Posted at 17:23h in Books, Senza categoria
Giunse nella nostra valle nell’estate dell’89. A quei tempi ero un ragazzino, e superavo appena in altezza l’asse del vecchio carro di mio padre. Ero seduto sulla sbarra più alta del nostro piccolo recinto, immerso nella luce del sole del tardo pomeriggio, quando lo vidi comparire in fondo alla strada, là dove questa s’immetteva nella valle dall’aperta pianura oltre di essa.
Nell’aria tersa del Wyoming, potevo vederlo chiaramente, anche se era ancora a diversi chilometri di distanza. Non sembrava esserci nulla di straordinario in lui: semplicemente un altro cavaliere vagabondo che cavalcava lungo la strada verso il gruppo di case di legno che costituiva la nostra città. Poi vidi un paio di mandriani che lo superarono al piccolo trotto, si fermarono e lo fissarono con singolare attenzione.
Il cavaliere proseguì per il paese, senza rallentare la sua andatura fino a quando non raggiunse il bivio a meno di un chilometro da casa nostra. Una delle due strade svoltava a sinistra, oltre il guado del fiume, e arrivava fino al grande ranch di Luke Fletcher. L’altra procedeva lungo la riva destra, dove noi che avevamo preso i terreni in concessione avevamo costruito le nostre abitazioni l’una accanto all’altra lungo tutta la valle. Il cavaliere esitò per un attimo, esaminando le due possibili scelte, poi si mosse di nuovo con decisione dalla nostra parte.

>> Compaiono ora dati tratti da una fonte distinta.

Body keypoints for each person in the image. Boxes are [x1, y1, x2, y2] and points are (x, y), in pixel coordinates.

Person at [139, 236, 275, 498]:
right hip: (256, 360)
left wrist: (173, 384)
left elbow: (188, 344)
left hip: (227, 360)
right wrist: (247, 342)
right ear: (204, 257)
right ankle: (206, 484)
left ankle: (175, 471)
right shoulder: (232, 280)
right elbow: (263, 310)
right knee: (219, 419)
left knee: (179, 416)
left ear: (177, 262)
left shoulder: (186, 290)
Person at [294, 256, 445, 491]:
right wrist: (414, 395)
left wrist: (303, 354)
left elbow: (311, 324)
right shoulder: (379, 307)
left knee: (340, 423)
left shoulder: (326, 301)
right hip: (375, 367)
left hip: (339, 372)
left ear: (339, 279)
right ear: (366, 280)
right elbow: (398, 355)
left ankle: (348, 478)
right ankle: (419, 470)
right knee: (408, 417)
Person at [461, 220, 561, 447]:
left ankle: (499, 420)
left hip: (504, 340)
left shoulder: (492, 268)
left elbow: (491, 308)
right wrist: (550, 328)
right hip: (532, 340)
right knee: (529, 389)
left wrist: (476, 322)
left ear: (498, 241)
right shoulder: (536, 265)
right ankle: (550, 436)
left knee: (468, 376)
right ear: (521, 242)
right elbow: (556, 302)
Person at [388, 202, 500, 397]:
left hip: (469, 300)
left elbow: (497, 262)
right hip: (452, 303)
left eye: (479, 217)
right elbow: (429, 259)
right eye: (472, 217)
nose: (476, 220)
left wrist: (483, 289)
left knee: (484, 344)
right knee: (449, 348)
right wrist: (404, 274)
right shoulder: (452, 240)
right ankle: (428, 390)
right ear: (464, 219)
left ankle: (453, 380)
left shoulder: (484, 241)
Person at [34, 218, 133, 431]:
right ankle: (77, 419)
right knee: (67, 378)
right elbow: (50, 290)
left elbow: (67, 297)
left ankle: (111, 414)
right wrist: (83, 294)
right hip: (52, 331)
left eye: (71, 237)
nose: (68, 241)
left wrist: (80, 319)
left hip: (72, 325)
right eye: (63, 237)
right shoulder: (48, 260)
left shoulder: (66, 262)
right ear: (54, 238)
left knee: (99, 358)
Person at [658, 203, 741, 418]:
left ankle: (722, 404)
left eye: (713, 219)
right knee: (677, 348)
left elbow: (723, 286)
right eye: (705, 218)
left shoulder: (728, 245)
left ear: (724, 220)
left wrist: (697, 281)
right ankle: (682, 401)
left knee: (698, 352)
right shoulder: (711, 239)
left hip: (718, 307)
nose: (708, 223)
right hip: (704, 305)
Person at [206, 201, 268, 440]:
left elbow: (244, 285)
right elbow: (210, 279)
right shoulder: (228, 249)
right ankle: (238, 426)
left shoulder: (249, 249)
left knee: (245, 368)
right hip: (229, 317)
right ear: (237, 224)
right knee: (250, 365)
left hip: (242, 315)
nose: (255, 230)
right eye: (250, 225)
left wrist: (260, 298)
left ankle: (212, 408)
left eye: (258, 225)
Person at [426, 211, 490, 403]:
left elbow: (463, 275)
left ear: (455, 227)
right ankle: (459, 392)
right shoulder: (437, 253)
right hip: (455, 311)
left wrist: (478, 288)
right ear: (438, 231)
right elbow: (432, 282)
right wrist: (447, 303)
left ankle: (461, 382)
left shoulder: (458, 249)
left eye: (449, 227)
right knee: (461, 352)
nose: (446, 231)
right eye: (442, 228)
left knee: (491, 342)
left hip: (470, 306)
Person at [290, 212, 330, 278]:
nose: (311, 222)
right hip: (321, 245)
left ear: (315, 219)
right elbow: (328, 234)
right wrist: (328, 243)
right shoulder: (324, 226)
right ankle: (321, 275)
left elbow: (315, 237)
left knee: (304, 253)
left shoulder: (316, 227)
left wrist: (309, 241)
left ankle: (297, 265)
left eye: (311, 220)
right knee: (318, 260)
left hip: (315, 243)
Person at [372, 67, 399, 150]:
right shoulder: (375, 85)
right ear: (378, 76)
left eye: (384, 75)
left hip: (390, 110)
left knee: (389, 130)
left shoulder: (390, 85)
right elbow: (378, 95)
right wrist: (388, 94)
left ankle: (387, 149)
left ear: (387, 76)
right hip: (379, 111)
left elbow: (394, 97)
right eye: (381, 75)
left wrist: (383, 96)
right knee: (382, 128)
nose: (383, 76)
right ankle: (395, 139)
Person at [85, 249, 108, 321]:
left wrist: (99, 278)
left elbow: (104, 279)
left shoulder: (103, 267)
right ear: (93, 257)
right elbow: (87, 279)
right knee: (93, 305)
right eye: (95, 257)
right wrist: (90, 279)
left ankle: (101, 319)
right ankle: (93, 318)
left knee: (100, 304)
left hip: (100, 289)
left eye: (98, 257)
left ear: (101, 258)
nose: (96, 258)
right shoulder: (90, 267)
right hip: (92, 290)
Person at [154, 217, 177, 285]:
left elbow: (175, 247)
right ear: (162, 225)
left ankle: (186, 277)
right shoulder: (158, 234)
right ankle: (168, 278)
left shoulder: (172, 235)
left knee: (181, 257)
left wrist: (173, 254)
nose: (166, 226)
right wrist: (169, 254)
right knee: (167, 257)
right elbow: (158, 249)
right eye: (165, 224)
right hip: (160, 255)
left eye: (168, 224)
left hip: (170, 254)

Quando si avvicinò, la prima cosa che mi colpì di lui furono i suoi vestiti. Indossava pantaloni scuri di un tessuto di serge infilati in stivali alti e stretti in vita da un’ampia cintura di morbida pelle nera – la stessa degli stivali – decorata con un motivo intricato. Una giacca dello stesso tessuto scuro dei pantaloni era piegata con cura e fissata alla sella. La camicia era di lino finemente tessuto, di un bel colore marrone. Il fazzoletto annodato mollemente intorno al collo era di seta nera. Il cappello non era il familiare Stetson, né il colore era il familiare grigio o marrone chiaro. Era un semplice cappello nero, che pareva essere fatto con un tessuto morbido, diverso da qualsiasi cappello avessi mai visto, con la corona spiegazzata e un’ampia tesa arrotolata e abbassata sul davanti in modo da proteggere il viso.
Qualsiasi traccia facesse sembrare quegli indumenti recenti, era ormai svanita da un pezzo. Sopra di essi si era incrostata la polvere delle strade. Erano logori e macchiati, e la camicia era stata visibilmente rattoppata, anche se con cura, in diversi punti. Eppure, l’insieme continuava ad emanare una sorta di magnificenza che mi riportava alla mente un mondo e costumi estranei alla mia giovane esperienza.
Ma ben presto mi dimenticai di quello che indossava, colpito dalla forte impressione che mi fece quell’uomo. Non era molto più alto della media, quasi esile di corporatura. Accanto a mio padre, con la sua stazza possente, sarebbe apparso fragile. Eppure, nei tratti di quella figura oscura, percepivo una capacità di resistenza e una forza silenziosa nel modo in cui compensava, in modo naturale e senza sforzo, ogni movimento del suo cavallo stanco.
Era ben rasato e il viso, magro e duro, portava i segni lascianti dal sole sulla fronte alta fino al mento deciso e appuntito. All’ombra della falda del cappello, gli occhi parevano socchiusi. Ma quando fu più vicino, mi accorsi che in realtà teneva le sopracciglia aggrottate, con quell’espressione concentrata di chi è abituato a stare all’erta. Sotto le sopracciglia, gli occhi continuavano a guardarsi intorno, a destra, a sinistra, e verso l’orizzonte, passando in rassegna ogni dettaglio visibile, senza perdersi nulla. Non avrei saputo dire perché, ma quando me ne accorsi, mi sentii percorrere da un brivido, nonostante il sole splendesse alto e caldo nel cielo.
L’uomo cavalcava senza fatica, rilassato in sella, appoggiando oziosamente il peso sulle staffe. Eppure, anche quella semplicità rivelava una certa tensione. Era la semplicità di una molla pronta a saltare, di una trappola tesa.